NAACP Turns 100, California Faces $340 Billion Shortfall

By Neil Rubenstein

Observer Columnist

It was one hundred years ago the National Association for the Advancement of Colored People was started.

Sixty years ago the Supreme Court ruled public school segregation unconstitutional in Brown v. Board of Education, and the country moved ahead with such laws as the Civil Rights Act of 1964, the Voting Rights Act of 1965, the Fair Housing Act signed into law in 1968 and affirmative action policies in education and in the workplace.

But today all is not well with the mass incarceration of black men, failure of the public school system in the inner city and the increasing wealth gap between whites and blacks.

Maria AKA the wild gypsy lady poured me a stiff drink as I told her about the report the Legislative Analyst’s office wrote recently: “California is facing $340 billion in long-term costs that are not being adequately addressed. The largest percentage of those costs relate to a nearly $74 billion shortfall in the teacher pension fund.”

Over the next four years researchers will be evaluating whether dark chocolate has heart-healthy properties. Previous tests have found dark chocolate improved blood pressure, cholesterol levels and artery health. 18,000 men and women will take part, and in the name of science I hope to be picked. Sign me up.

A recent study using a small number of male doctors discovered a reduced risk of cancer for those using multi-vitamins. Much more work in this area needs to be done.

When we honor those who fought and died for our country, please think of the United States Submariners. Those underwater heroes lost 4,000 men in World War II. That group lost more by percentage than any other.

The Beverly Hills City Council voted for a big pay increase of 10% for fiscal year 2014-2015. Soon their employees will be paying 8% of their annual salary to their own retirement plan. Previously the city paid all costs. However, Beverly Hills is over $100 million in unfunded liabilities. Oh, my.

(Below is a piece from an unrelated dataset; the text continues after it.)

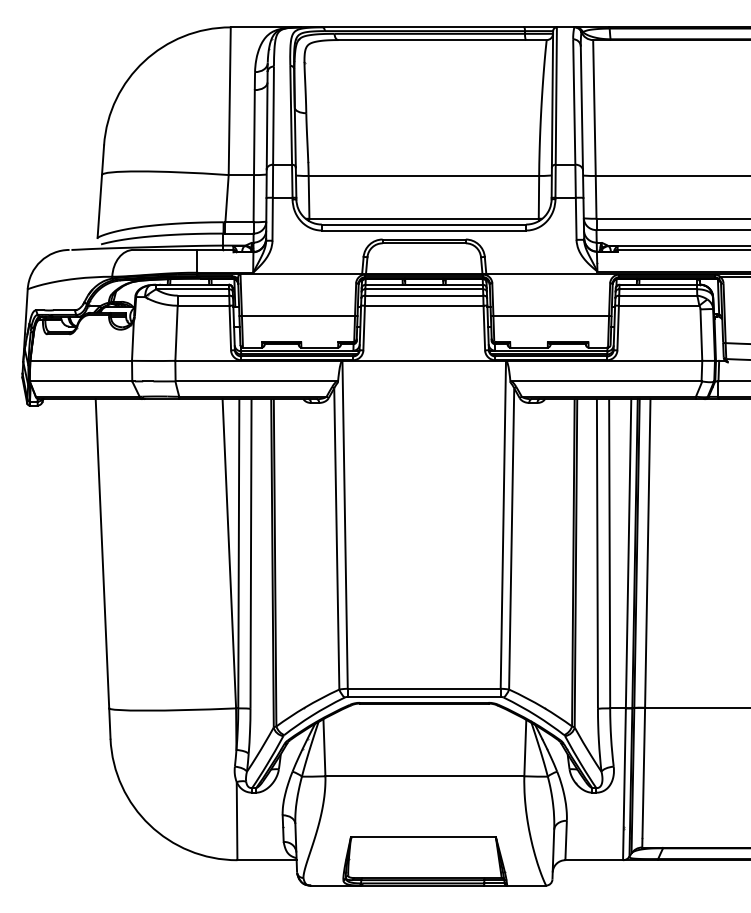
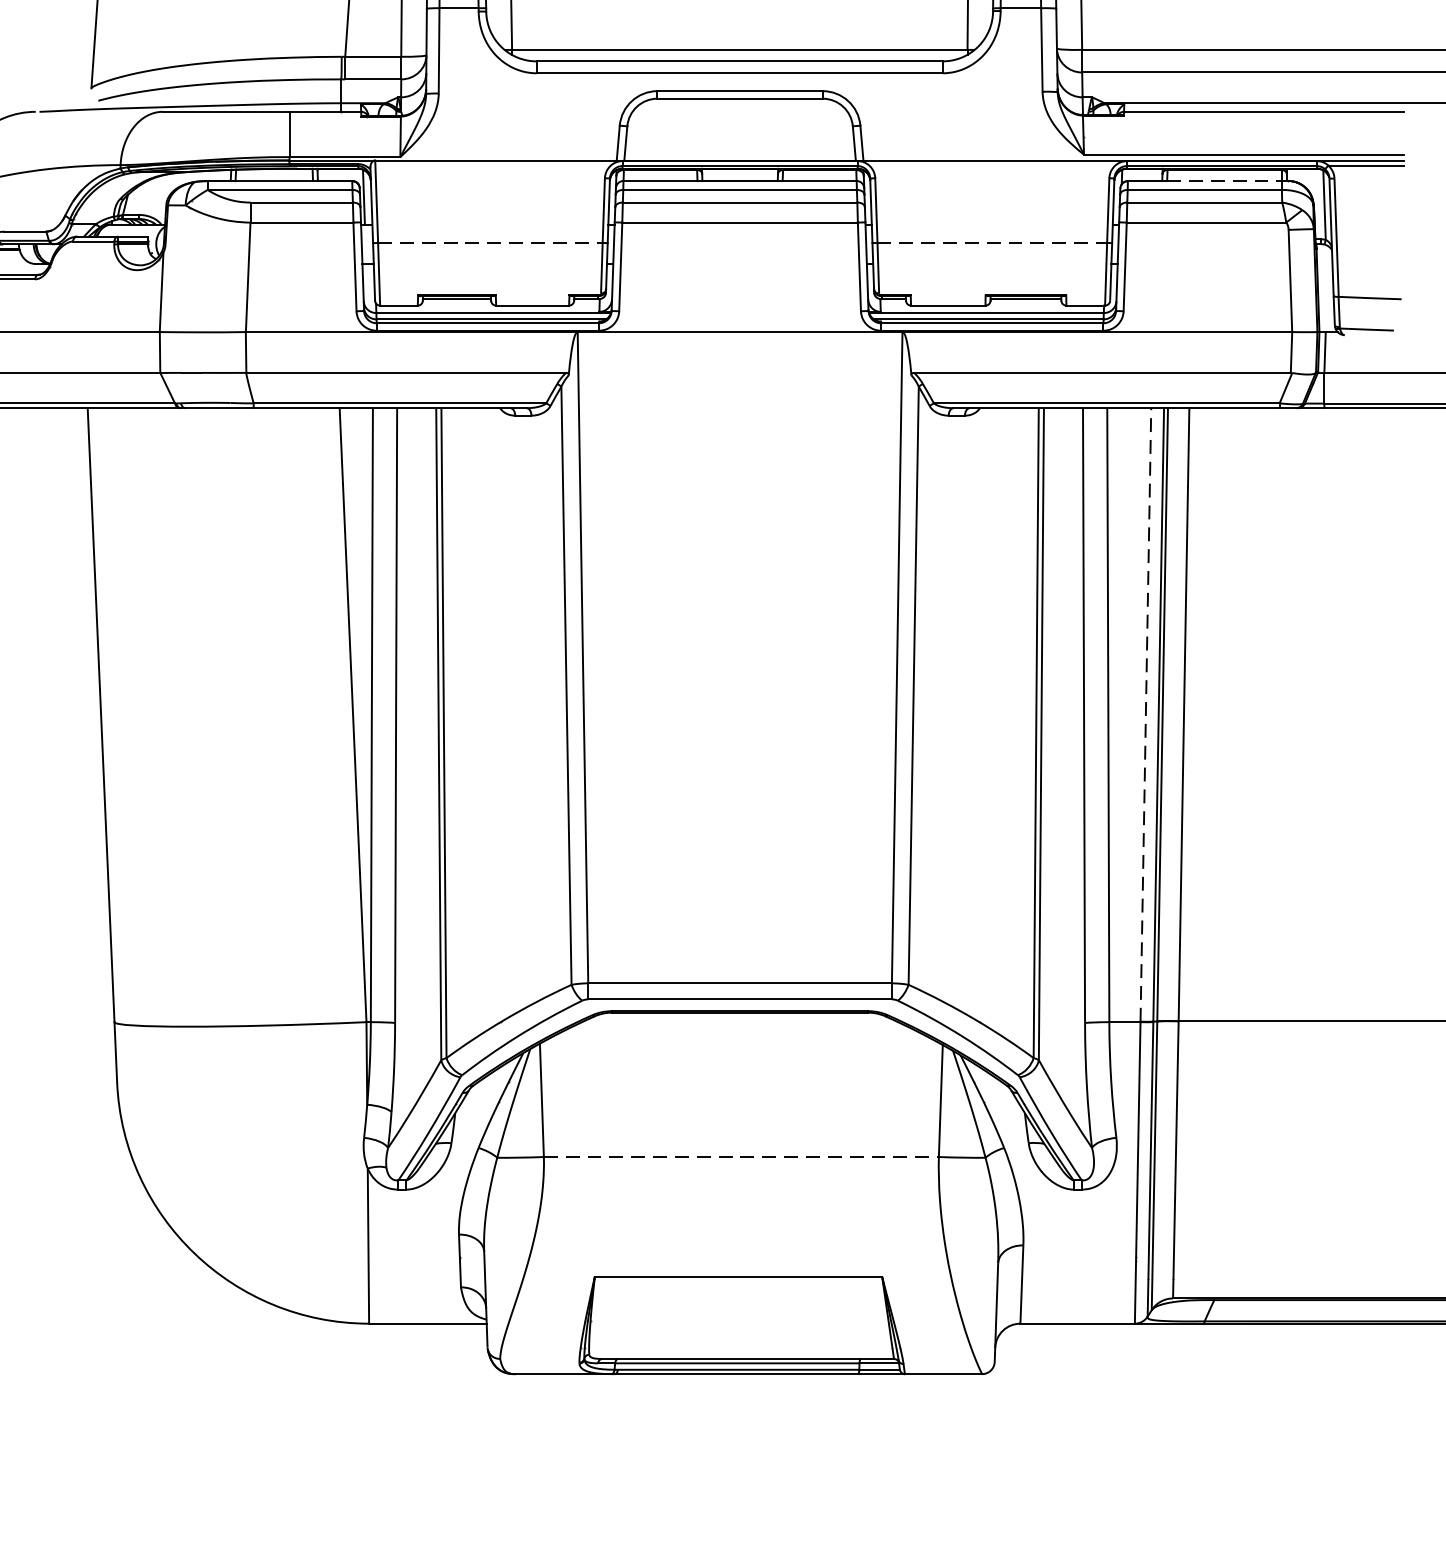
line: (668, 284) -> (1225, 180), solid -> dashed
line: (298, 315) -> (490, 242), solid -> dashed
line: (551, 315) -> (992, 242), solid -> dashed
line: (628, 553) -> (1145, 714), solid -> dashed
line: (425, 776) -> (742, 1157), solid -> dashed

Golly, slightly more than 10 years ago the Culver City Rotary Club had a car rally here in town and Team Chabola – Jerry and Janet – came in first. Congratulations.

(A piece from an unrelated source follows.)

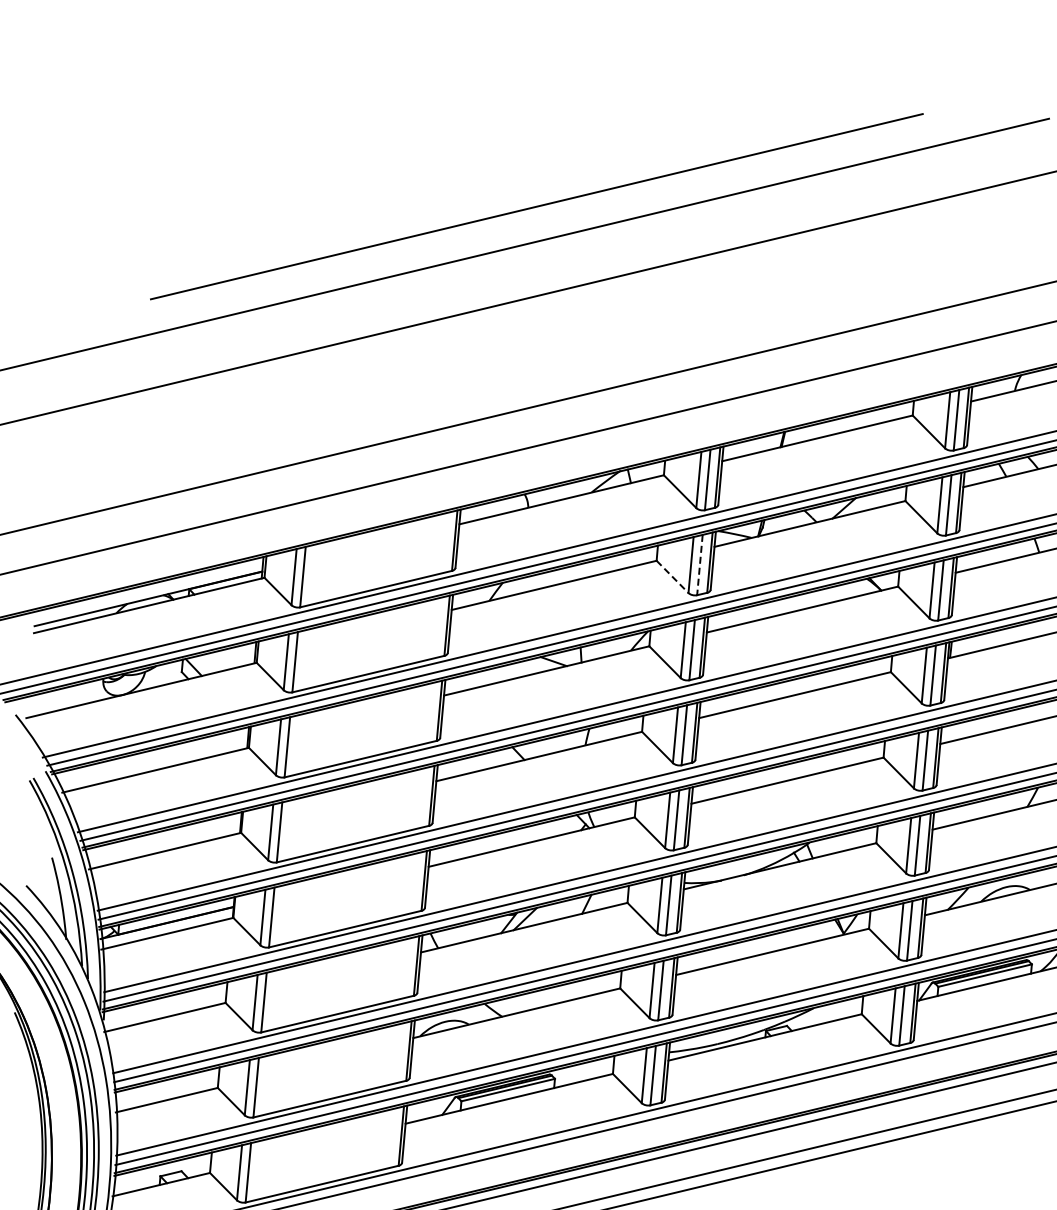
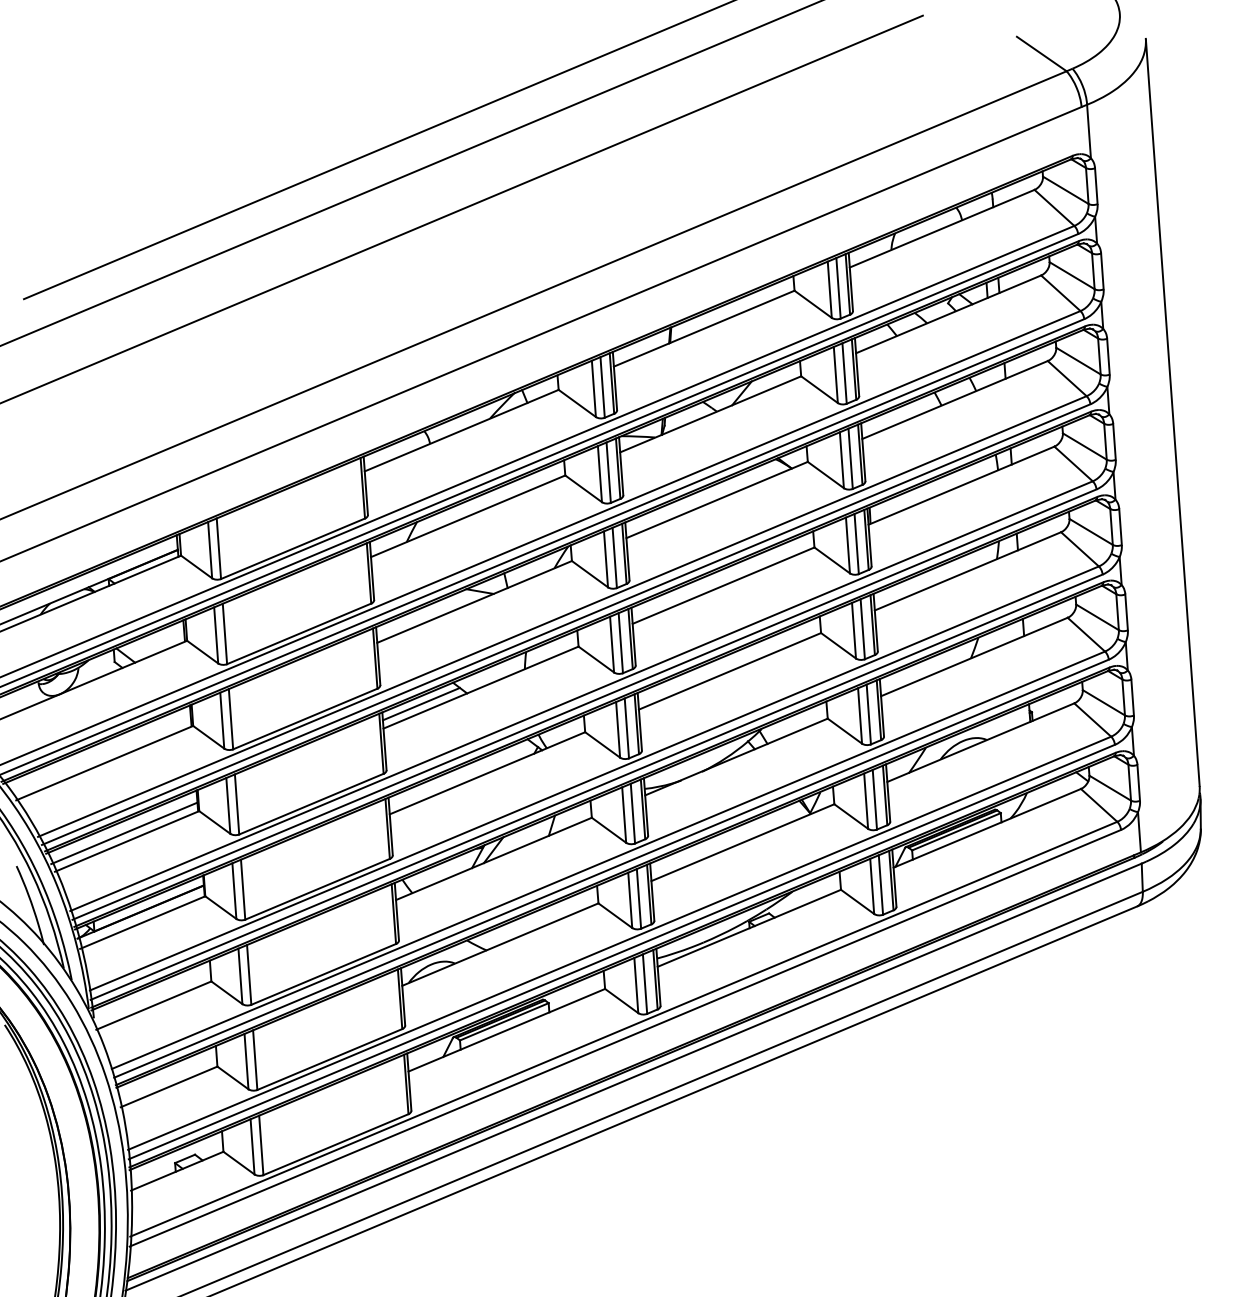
line: (699, 565) -> (608, 473), dashed -> solid
line: (672, 576) -> (583, 488), dashed -> solid
line: (476, 762) -> (420, 703), added
line: (163, 842) -> (124, 833), added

I’m a little late to congratulate Elks Lodge 1917 on their 60th anniversary. But better late . . .

Many people have approached me time and time again regarding my letter printed in the Culver City Observer January 24-30, 2013. Yes, it’s on the paper’s website. We have 25 retirees from city hall getting over $10,000 per month. We have retirees getting more money than members of the U.S. Senate and House of Representatives and most governors – and still they want more. When is the council going to enact fiscal responsibility?

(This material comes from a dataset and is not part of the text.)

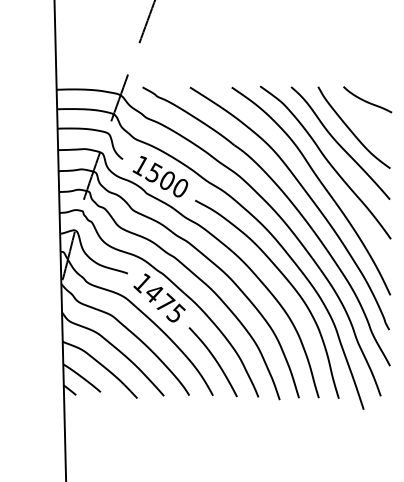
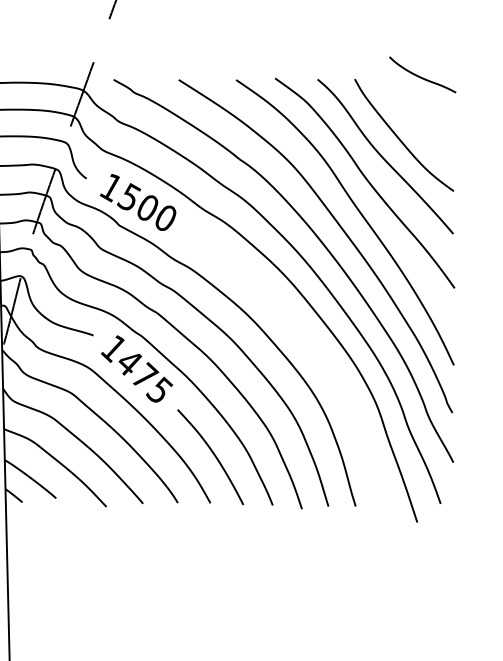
curve: (366, 100) -> (421, 75), moved
curve: (285, 279) -> (309, 343), removed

In November Medicare might announce a new program to charge everyone $3 a month to start screening tobacco users for lung cancer. Those eligible would be between 55 and 79, and who smoked a pack of cigarettes a day for more than 30 years.

In Sacramento the state board that oversees the $68 billion high speed rail project just approved the route between downtown Fresno and continuing to a proposed station miles north of Bakersfield. Let me see, drive to the Fresno depot, ride the bullet train for 114 miles (probably less than 60 minutes), get off, wait two hours for the bus to Bakersfield. I don’t think there will be many riders. As everyone knows, I went to L.A. Unified so please give me a moment to sort through this mess.

Raise your hand if you know the most popular baby names for those born in 2013. If you said Noah and Sophia, give yourself one book of S and H green stamps. For boys: Noah, Liam, Jacob, Mason, William. For girls: Sophia, Emma, Olivia, Isabella, Ava.

As noted in the Morningside Park Chronicle, Inglewood has outsourced parking enforcement officers. Do you think they will now have a quota?